A little crowd of neighbours had collected lower down to see me off,
and as we crossed the sandhills we had to shout to each other to be
heard above the wind.
The crew carried down the curagh and then stood under the lee of the
pier tying on their hats with strings and drawing on their oilskins.
They tested the braces of the oars, and the oarpins, and everything
in the curagh with a care I had not seen them give to anything, then
my bag was lifted in, and we were ready. Besides the four men of the
crew a man was going with us who wanted a passage to this island. As
he was scrambling into the bow, an old man stood forward from the
crowd.
'Don't take that man with you,' he said. 'Last week they were taking
him to Clare and the whole lot of them were near drownded. Another
day he went to Inisheer and they broke three ribs of the curagh, and
they coming back. There is not the like of him for ill-luck in the
three islands.'
'The divil choke your old gob,' said the man, 'you will be talking.'
We set off.

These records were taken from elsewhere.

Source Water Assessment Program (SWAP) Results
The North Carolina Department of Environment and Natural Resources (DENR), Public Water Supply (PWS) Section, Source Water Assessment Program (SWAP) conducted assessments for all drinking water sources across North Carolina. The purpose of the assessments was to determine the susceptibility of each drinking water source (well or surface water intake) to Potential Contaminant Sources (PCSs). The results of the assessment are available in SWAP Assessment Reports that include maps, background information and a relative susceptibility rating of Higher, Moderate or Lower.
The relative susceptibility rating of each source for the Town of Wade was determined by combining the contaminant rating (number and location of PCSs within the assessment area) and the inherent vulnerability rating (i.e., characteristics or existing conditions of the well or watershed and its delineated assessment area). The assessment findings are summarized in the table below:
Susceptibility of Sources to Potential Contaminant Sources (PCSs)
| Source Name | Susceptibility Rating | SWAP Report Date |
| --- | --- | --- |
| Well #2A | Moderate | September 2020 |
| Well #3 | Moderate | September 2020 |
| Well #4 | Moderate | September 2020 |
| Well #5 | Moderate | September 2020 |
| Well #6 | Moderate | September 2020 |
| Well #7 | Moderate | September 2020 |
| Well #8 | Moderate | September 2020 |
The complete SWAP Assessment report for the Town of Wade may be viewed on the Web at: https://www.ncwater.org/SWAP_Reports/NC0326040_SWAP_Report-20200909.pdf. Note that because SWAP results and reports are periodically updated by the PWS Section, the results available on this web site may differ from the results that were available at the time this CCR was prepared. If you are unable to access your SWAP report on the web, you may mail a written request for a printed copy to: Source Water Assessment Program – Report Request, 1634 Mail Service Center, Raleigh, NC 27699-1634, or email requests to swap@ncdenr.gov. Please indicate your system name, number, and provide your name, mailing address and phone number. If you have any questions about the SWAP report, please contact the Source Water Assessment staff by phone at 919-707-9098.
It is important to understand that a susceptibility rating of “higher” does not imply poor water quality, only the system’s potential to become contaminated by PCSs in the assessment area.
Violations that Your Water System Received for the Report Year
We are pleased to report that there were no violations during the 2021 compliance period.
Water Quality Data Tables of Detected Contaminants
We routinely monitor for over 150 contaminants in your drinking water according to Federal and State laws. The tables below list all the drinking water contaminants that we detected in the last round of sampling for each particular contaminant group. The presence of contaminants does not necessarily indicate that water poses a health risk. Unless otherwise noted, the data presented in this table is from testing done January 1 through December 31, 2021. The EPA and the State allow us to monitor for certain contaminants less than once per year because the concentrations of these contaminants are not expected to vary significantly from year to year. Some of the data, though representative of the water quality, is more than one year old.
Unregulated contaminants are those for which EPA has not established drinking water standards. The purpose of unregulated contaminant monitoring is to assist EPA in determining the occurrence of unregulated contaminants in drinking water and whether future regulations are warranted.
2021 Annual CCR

It was a four-oared curagh, and I was given the last
seat so as to leave the stern for the man who was steering with an
oar, worked at right angles to the others by an extra thole-pin in
the stern gunnel.
When we had gone about a hundred yards they ran up a bit of a sail
in the bow and the pace became extraordinarily rapid.
The shower had passed over and the wind had fallen, but large,
magnificently brilliant waves were rolling down on us at right
angles to our course.
Every instant the steersman whirled us round with a sudden stroke of
his oar, the prow reared up and then fell into the next furrow with
a crash, throwing up masses of spray. As it did so, the stern in its
turn was thrown up, and both the steersman, who let go his oar and
clung with both hands to the gunnel, and myself, were lifted high up
above the sea.
The wave passed, we regained our course and rowed violently for a
few yards, then the same manoeuvre had to be repeated. As we worked
out into the sound we began to meet another class of waves, that
could be seen for some distance towering above the rest.
When one of these came in sight, the first effort was to get beyond
its reach. The steersman began crying out in Gaelic, 'Siubhal,
siubhal' ('Run, run'), and sometimes, when the mass was gliding
towards us with horrible speed, his voice rose to a shriek.